▶ [Problem description]
For each record that follows, give it back exactly, with no pictures included.

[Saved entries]
»»

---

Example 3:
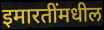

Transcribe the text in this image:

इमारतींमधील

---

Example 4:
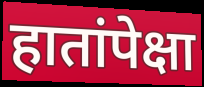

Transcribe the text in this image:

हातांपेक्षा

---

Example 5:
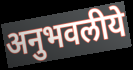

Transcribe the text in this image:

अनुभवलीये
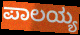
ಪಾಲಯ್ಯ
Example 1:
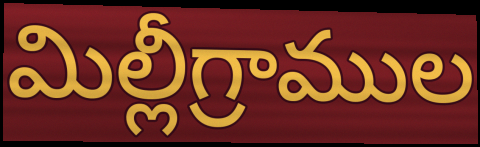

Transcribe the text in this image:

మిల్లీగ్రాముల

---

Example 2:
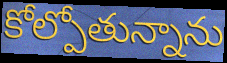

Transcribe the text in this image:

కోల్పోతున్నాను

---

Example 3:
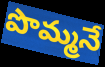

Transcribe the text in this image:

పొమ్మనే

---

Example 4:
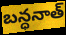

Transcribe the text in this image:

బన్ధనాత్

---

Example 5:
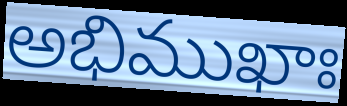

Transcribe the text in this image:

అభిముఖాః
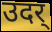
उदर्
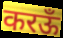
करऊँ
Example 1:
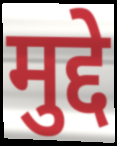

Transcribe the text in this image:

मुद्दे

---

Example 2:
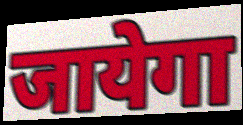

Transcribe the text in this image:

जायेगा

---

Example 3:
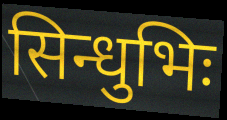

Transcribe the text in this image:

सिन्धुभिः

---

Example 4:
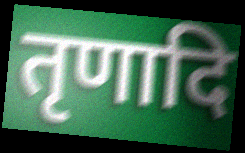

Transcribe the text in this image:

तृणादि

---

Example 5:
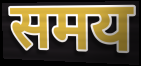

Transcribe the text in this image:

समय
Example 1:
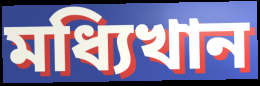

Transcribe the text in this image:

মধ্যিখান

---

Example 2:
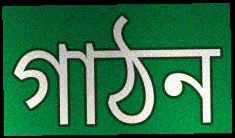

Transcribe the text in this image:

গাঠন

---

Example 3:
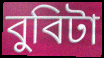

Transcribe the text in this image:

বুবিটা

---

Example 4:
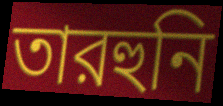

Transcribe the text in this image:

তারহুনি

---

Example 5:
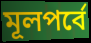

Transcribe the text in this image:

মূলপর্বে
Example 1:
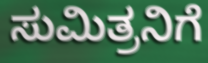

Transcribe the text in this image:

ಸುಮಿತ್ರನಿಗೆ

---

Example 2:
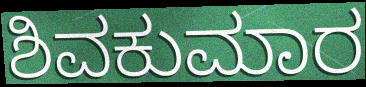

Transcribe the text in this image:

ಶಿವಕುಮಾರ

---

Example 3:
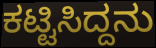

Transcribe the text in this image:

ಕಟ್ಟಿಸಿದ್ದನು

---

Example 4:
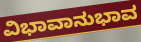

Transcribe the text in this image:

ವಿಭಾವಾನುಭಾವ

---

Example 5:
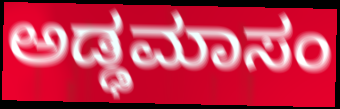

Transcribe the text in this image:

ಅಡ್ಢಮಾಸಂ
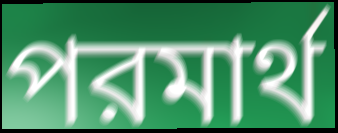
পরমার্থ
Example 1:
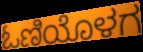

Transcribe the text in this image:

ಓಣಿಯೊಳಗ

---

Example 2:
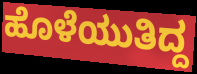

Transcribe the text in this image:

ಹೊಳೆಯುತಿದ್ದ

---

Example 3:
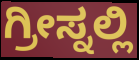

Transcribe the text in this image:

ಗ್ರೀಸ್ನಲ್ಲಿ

««

▶ [Completed exercise]
---

Example 3:

Transcribe the text in this image:

इमारतींमधील

---

Example 4:

Transcribe the text in this image:

हातांपेक्षा

---

Example 5:

Transcribe the text in this image:

अनुभवलीये
ಪಾಲಯ್ಯ
Example 1:

Transcribe the text in this image:

మిల్లీగ్రాముల

---

Example 2:

Transcribe the text in this image:

కోల్పోతున్నాను

---

Example 3:

Transcribe the text in this image:

పొమ్మనే

---

Example 4:

Transcribe the text in this image:

బన్ధనాత్

---

Example 5:

Transcribe the text in this image:

అభిముఖాః
उदर्
करऊँ
Example 1:

Transcribe the text in this image:

मुद्दे

---

Example 2:

Transcribe the text in this image:

जायेगा

---

Example 3:

Transcribe the text in this image:

सिन्धुभिः

---

Example 4:

Transcribe the text in this image:

तृणादि

---

Example 5:

Transcribe the text in this image:

समय
Example 1:

Transcribe the text in this image:

মধ্যিখান

---

Example 2:

Transcribe the text in this image:

গাঠন

---

Example 3:

Transcribe the text in this image:

বুবিটা

---

Example 4:

Transcribe the text in this image:

তারহুনি

---

Example 5:

Transcribe the text in this image:

মূলপর্বে
Example 1:

Transcribe the text in this image:

ಸುಮಿತ್ರನಿಗೆ

---

Example 2:

Transcribe the text in this image:

ಶಿವಕುಮಾರ

---

Example 3:

Transcribe the text in this image:

ಕಟ್ಟಿಸಿದ್ದನು

---

Example 4:

Transcribe the text in this image:

ವಿಭಾವಾನುಭಾವ

---

Example 5:

Transcribe the text in this image:

ಅಡ್ಢಮಾಸಂ
পরমার্থ
Example 1:

Transcribe the text in this image:

ಓಣಿಯೊಳಗ

---

Example 2:

Transcribe the text in this image:

ಹೊಳೆಯುತಿದ್ದ

---

Example 3:

Transcribe the text in this image:

ಗ್ರೀಸ್ನಲ್ಲಿ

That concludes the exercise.